Task description
Copy out the data below word for word, leaving out the pictures.

[[ Available data, beginning ]]

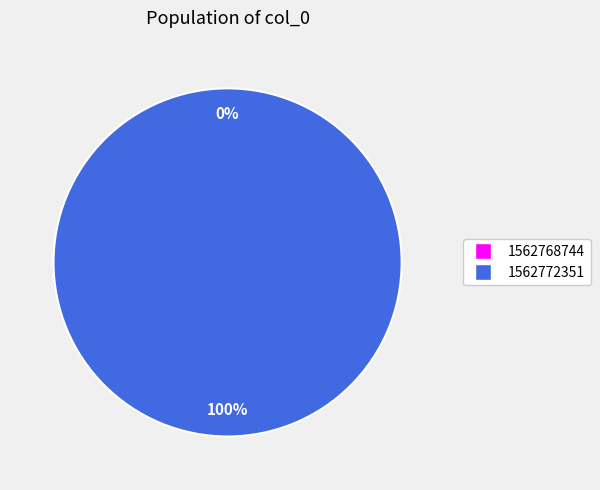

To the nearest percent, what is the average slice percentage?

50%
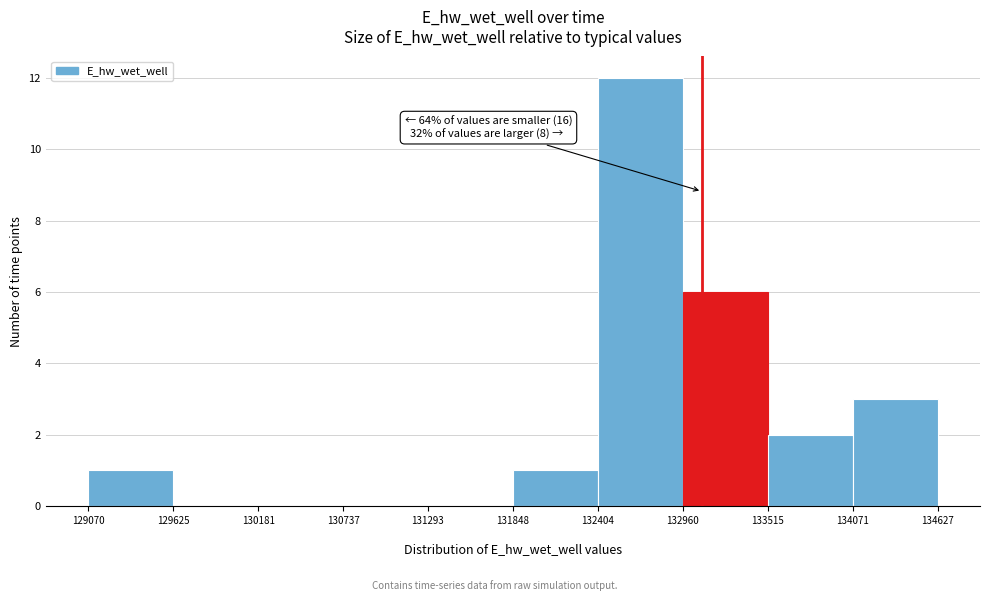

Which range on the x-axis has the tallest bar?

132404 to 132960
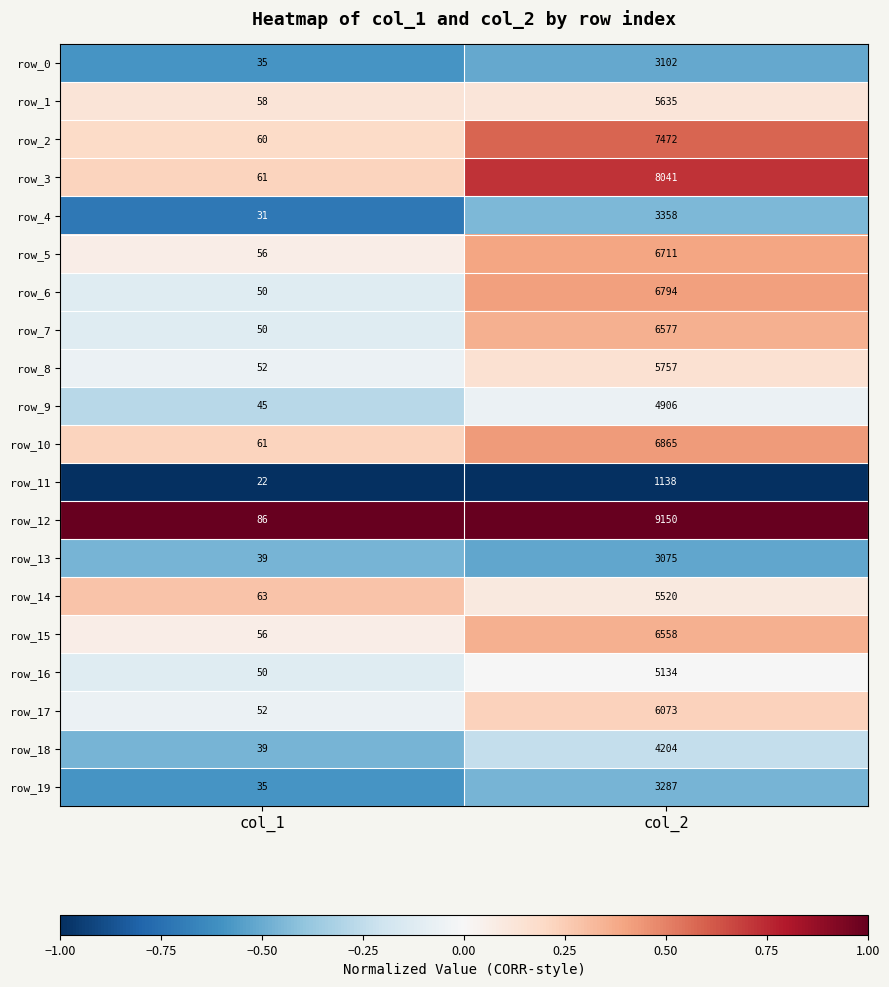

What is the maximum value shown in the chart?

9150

[[ Available data, end ]]

Output of the task
To the nearest percent, what is the average slice percentage?

50%

Which range on the x-axis has the tallest bar?

132404 to 132960

What is the maximum value shown in the chart?

9150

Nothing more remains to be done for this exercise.